Posted by BRM <bm...@yahoo.com>.
----- Original Message ----

> I understand this is not common workflow, but I'd like to know if there is a 
> simple way to accomplish this goal before I start scripting a solution.
> 
> Some background: one of the requirements for my organization moving to 
> subversion was the ability to create tags/branches that contain a subset of 
> files on the trunk.  We accomplish this by creating the tag/branch, and svn 
> rm'ing any files that aren't required until we've arrived at the desired 
> fileset.  We work with very large files and need to use subsets of files to 
> avoid lots of disk usage/network traffic.
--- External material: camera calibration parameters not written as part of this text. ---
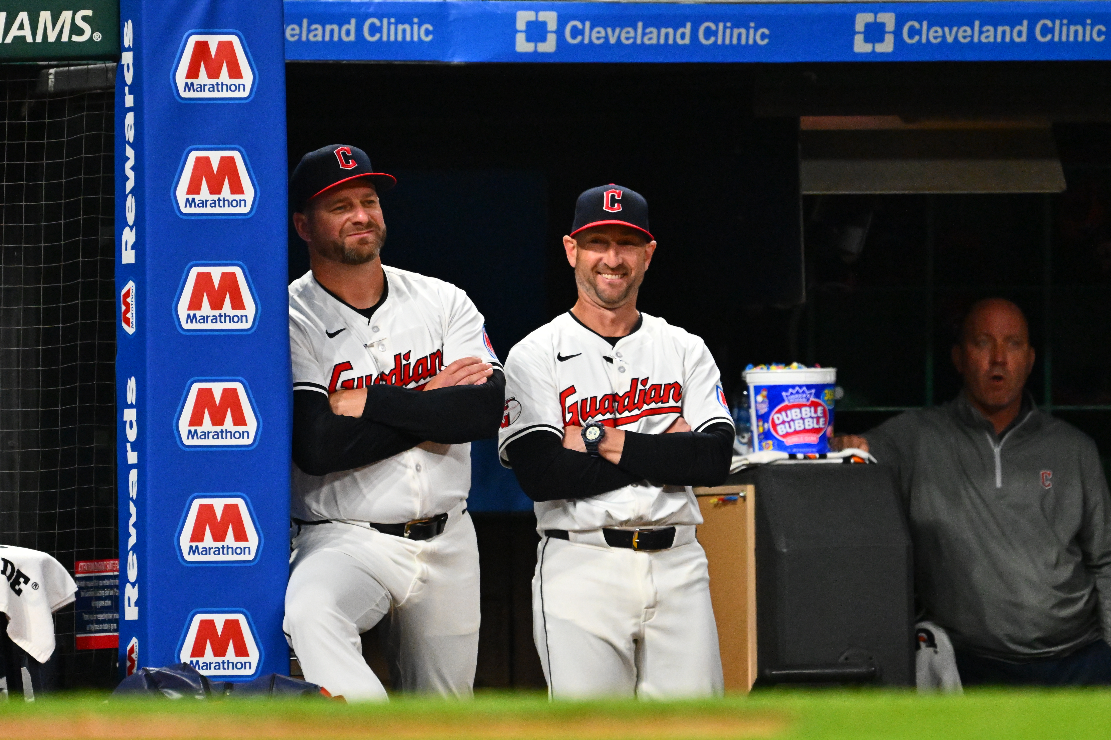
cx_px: 556
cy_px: 370
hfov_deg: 2.5
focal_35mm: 840
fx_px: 25915
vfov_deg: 1.6
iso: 5000
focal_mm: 560
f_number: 4
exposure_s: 1/1600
That is quite an unusual work flow. And with the efficiency of SVN, you're really probably just saving the disk space - may be.
Network traffic would mostly occur during initial checks; the rest (namely updates) is pretty efficient.
 
> Some users have asked if it is possible to check out multiple tags into the same 
> workspace.  That is, if we have tag a and tag b with files independent of one 
> another but common directories, is it possible to check out a workspace that is 
> an amalgamation of tag a and tag b.  Merge doesn't get me what I need because 
> the merge replays all of the file deletes that were used to generate a subset 
> tag.
> 
> So my question is: is there a way to get two branches/tags to live in the same 
> workspace?

Your best way to accomplish this is to create another branch (e.g. UNION_A_B) and then use svn:externals to map the two you want to bring together into sub-folders.
SVN cannot (at least to my knowledge) operate on individual files within a folder in this manner.

So basically:

branch/A
branch/B
branch/UNION_A_B
branch/UNION_A_B/A -> branch/A
branch/UNION_A_B/B -> branch/B

this will result in any updates to branch/A being seen on update in either location. Likewise with branch/B.
The user only needs to check out branch/UNION_A_B to get both.
Additionally, since you are using the svn:externals property, branch/UNION_A_B/A and branch/UNION_A_B/B don't really exist in the repository, but are stored as properties (e.g. absolute minimal storage) that tell the SVN client to checkout those as sub-directories of branch/UNION_A_B - so disk space and network traffic are both minimized as well.